*WHAT IS BEING ASKED*: Leaving out every picture, quote the data below exactly as it appears.

Stored items from a collection:
----------

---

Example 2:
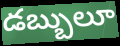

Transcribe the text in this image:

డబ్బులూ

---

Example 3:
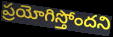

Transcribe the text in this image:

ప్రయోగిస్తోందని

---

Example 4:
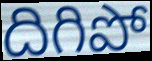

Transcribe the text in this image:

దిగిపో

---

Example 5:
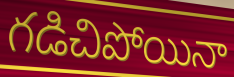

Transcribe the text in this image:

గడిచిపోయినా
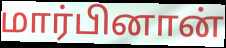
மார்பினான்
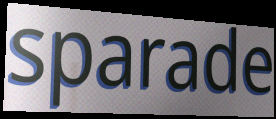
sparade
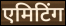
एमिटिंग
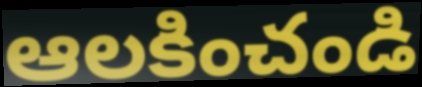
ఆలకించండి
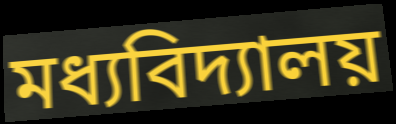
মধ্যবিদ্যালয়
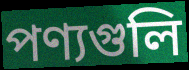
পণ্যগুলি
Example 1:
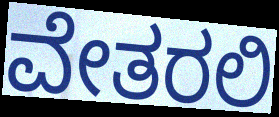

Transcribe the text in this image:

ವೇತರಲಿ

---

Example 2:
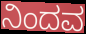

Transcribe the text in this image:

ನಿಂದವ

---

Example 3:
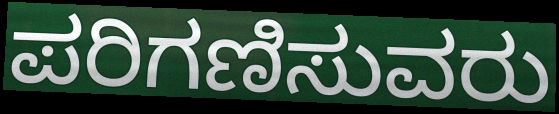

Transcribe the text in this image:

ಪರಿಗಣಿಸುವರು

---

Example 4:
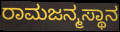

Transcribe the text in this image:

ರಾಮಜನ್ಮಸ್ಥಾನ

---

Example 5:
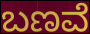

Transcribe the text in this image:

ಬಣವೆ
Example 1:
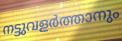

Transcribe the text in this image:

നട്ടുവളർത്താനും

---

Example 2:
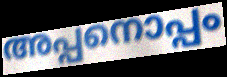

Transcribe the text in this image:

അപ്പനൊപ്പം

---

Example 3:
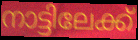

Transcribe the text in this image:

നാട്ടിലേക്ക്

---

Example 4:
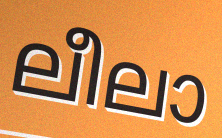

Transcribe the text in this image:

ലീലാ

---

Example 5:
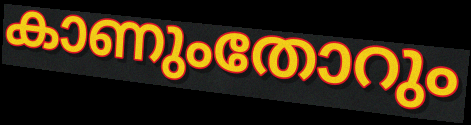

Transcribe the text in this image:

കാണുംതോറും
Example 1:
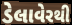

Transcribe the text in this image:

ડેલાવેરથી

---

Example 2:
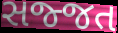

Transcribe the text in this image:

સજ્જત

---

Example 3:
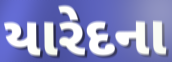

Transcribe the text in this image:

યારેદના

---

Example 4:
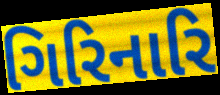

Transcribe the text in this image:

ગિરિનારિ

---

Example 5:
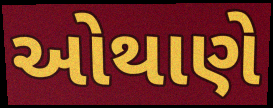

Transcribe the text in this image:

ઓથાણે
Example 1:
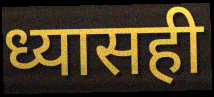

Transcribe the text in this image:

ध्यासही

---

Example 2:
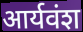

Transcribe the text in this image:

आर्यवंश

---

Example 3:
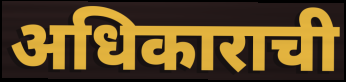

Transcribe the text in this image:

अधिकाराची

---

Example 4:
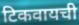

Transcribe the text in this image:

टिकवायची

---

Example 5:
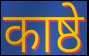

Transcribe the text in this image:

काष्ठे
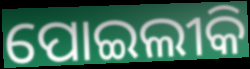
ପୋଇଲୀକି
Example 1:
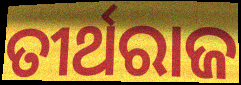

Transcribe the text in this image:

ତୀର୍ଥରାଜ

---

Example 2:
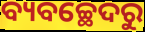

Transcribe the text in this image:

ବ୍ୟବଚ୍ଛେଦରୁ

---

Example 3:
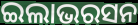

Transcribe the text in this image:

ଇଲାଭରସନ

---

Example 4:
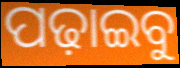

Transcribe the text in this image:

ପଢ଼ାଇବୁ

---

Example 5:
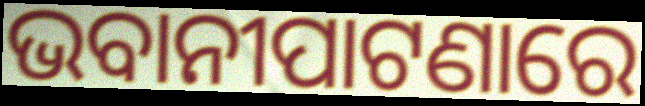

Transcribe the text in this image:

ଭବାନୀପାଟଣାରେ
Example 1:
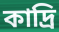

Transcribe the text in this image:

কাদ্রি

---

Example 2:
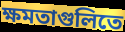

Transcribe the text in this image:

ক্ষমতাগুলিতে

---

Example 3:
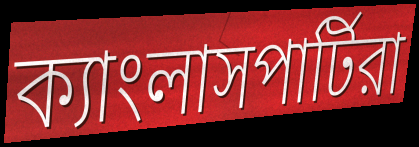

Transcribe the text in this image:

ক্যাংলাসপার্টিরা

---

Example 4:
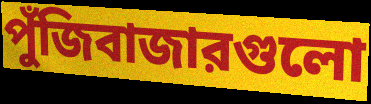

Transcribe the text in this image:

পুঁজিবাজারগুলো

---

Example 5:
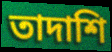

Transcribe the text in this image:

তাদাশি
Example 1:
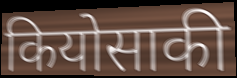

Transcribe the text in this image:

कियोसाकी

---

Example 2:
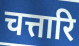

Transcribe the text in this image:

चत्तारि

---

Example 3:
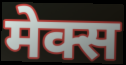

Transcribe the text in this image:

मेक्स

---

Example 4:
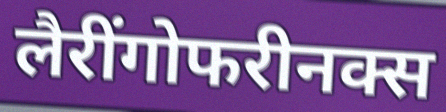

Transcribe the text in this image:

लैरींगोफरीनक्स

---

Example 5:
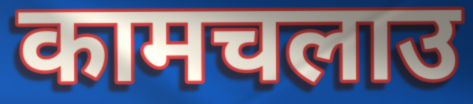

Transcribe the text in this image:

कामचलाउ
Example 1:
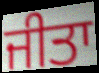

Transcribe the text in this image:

----------

*SOLUTION TO THE PROBLEM*:
---

Example 2:

Transcribe the text in this image:

డబ్బులూ

---

Example 3:

Transcribe the text in this image:

ప్రయోగిస్తోందని

---

Example 4:

Transcribe the text in this image:

దిగిపో

---

Example 5:

Transcribe the text in this image:

గడిచిపోయినా
மார்பினான்
sparade
एमिटिंग
ఆలకించండి
মধ্যবিদ্যালয়
পণ্যগুলি
Example 1:

Transcribe the text in this image:

ವೇತರಲಿ

---

Example 2:

Transcribe the text in this image:

ನಿಂದವ

---

Example 3:

Transcribe the text in this image:

ಪರಿಗಣಿಸುವರು

---

Example 4:

Transcribe the text in this image:

ರಾಮಜನ್ಮಸ್ಥಾನ

---

Example 5:

Transcribe the text in this image:

ಬಣವೆ
Example 1:

Transcribe the text in this image:

നട്ടുവളർത്താനും

---

Example 2:

Transcribe the text in this image:

അപ്പനൊപ്പം

---

Example 3:

Transcribe the text in this image:

നാട്ടിലേക്ക്

---

Example 4:

Transcribe the text in this image:

ലീലാ

---

Example 5:

Transcribe the text in this image:

കാണുംതോറും
Example 1:

Transcribe the text in this image:

ડેલાવેરથી

---

Example 2:

Transcribe the text in this image:

સજ્જત

---

Example 3:

Transcribe the text in this image:

યારેદના

---

Example 4:

Transcribe the text in this image:

ગિરિનારિ

---

Example 5:

Transcribe the text in this image:

ઓથાણે
Example 1:

Transcribe the text in this image:

ध्यासही

---

Example 2:

Transcribe the text in this image:

आर्यवंश

---

Example 3:

Transcribe the text in this image:

अधिकाराची

---

Example 4:

Transcribe the text in this image:

टिकवायची

---

Example 5:

Transcribe the text in this image:

काष्ठे
ପୋଇଲୀକି
Example 1:

Transcribe the text in this image:

ତୀର୍ଥରାଜ

---

Example 2:

Transcribe the text in this image:

ବ୍ୟବଚ୍ଛେଦରୁ

---

Example 3:

Transcribe the text in this image:

ଇଲାଭରସନ

---

Example 4:

Transcribe the text in this image:

ପଢ଼ାଇବୁ

---

Example 5:

Transcribe the text in this image:

ଭବାନୀପାଟଣାରେ
Example 1:

Transcribe the text in this image:

কাদ্রি

---

Example 2:

Transcribe the text in this image:

ক্ষমতাগুলিতে

---

Example 3:

Transcribe the text in this image:

ক্যাংলাসপার্টিরা

---

Example 4:

Transcribe the text in this image:

পুঁজিবাজারগুলো

---

Example 5:

Transcribe the text in this image:

তাদাশি
Example 1:

Transcribe the text in this image:

कियोसाकी

---

Example 2:

Transcribe the text in this image:

चत्तारि

---

Example 3:

Transcribe the text in this image:

मेक्स

---

Example 4:

Transcribe the text in this image:

लैरींगोफरीनक्स

---

Example 5:

Transcribe the text in this image:

कामचलाउ
Example 1:

Transcribe the text in this image:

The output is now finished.